We’re also extending the innovations that we developed for 40nm and 28nm processes to 20nm, particularly the ability to link our place and route to layout verification. This becomes even more important at 20nm because although we try to produce layouts that are ‘correct by construction’, splitting one layer on to two masks for double patterning makes this more difficult. For example, you could split your design in a way that meets the coloring rules locally, but which violates them at the whole-chip level. You can either fix this by asking your router to inspect very large areas for coloring violations as it goes, which would increase run times or restrict your layout rules so much that it cuts into utilization. The other approach we are taking is to combine design implementation with in-design verification. Our DRC/LVS tools have been developed to handle large numbers of polygons, to check for such ‘large cycle’ violations. By using this approach for physical verification we are able to optimize the design flow to minimize throughput and meet the design objectives.

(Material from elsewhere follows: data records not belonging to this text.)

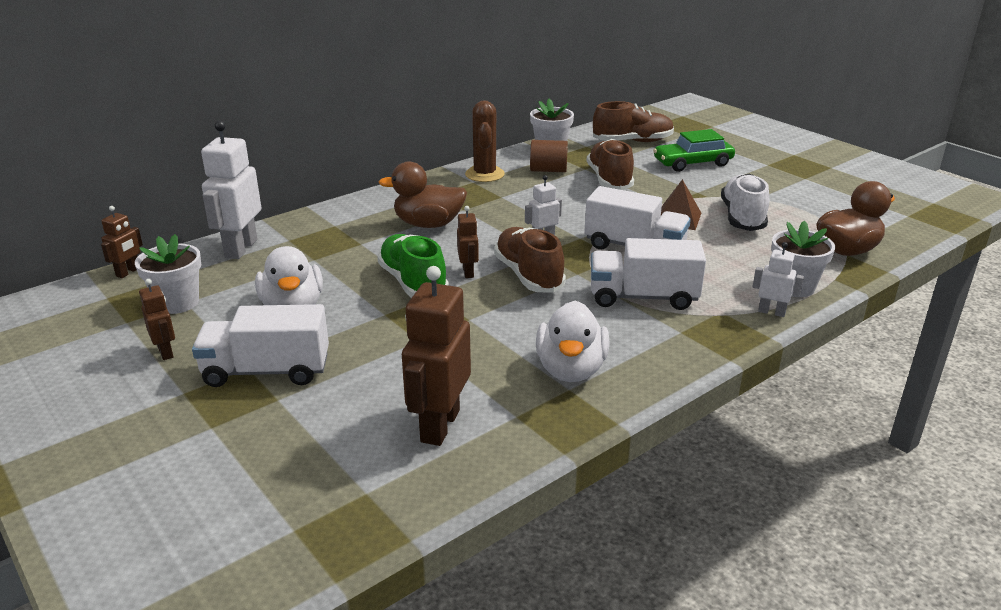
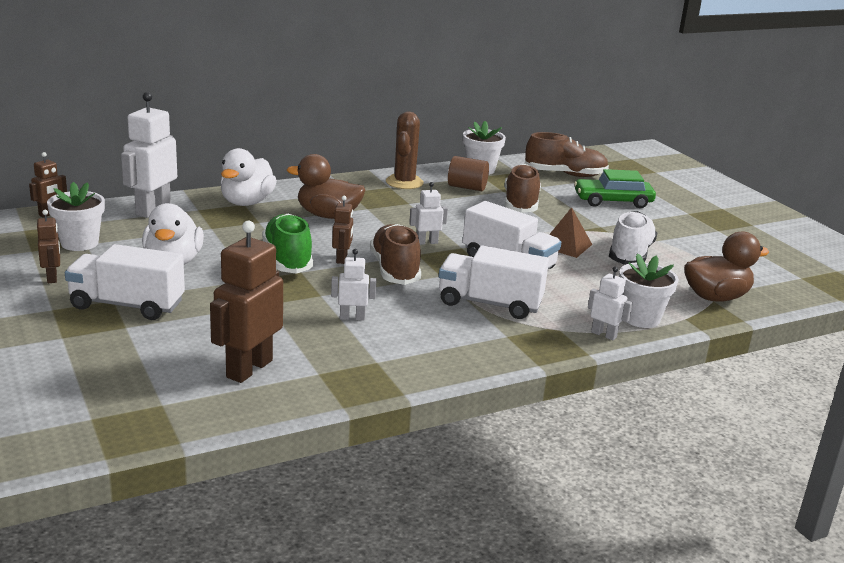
camera: 10 degrees right, 5 degrees down
white duck [536,300,610,382] -> white duck moved to [221,148,277,206]
none -> white robot [331,249,376,321]

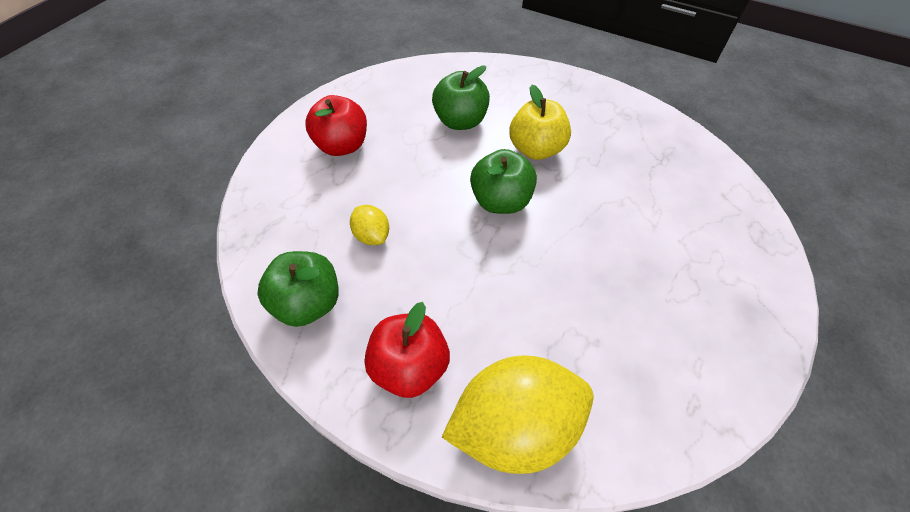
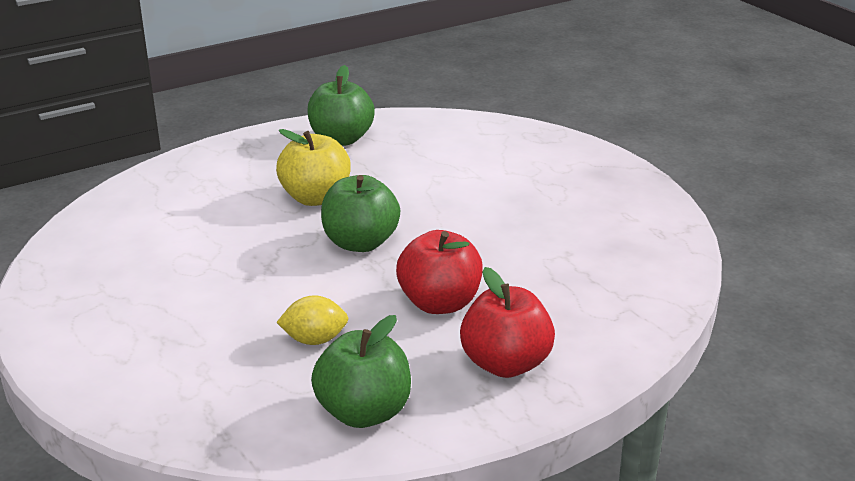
camera: 60 degrees left, 25 degrees down
red apple [305,95,367,156] -> red apple moved to [396,230,483,314]
green apple [432,65,490,130] -> green apple moved to [307,65,375,146]
yellow lemon [442,355,594,474] -> none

So how ready are we to provide the physical design, verification and sign-off flows necessary to use 20nm processes? Our tools have been used for quite a lot of 20nm tape-outs since we had our first success in May 2011. As the design rule manuals (DRMs) have evolved we have been updating our tools to support the latest versions from all the leading foundries and are ready to engage with our customers.
Dr Antun Domic is senior vice president and general manager of the implementation group at Synopsys, Inc. He is in charge of the product line known as the Galaxy™ Design Platform, including logic synthesis, place and route, timing, and test and layout verification tools. Before joining Synopsys in 1997, Antun worked at Cadence Design; at the microprocessor group of Digital Equipment during the design of several Alpha and VAX chips; and at MIT Lincoln Laboratories in Massachusetts. Antun holds a BS from the University of Chile in Santiago, and a PhD in mathematics from the Massachusetts Institute of Technology.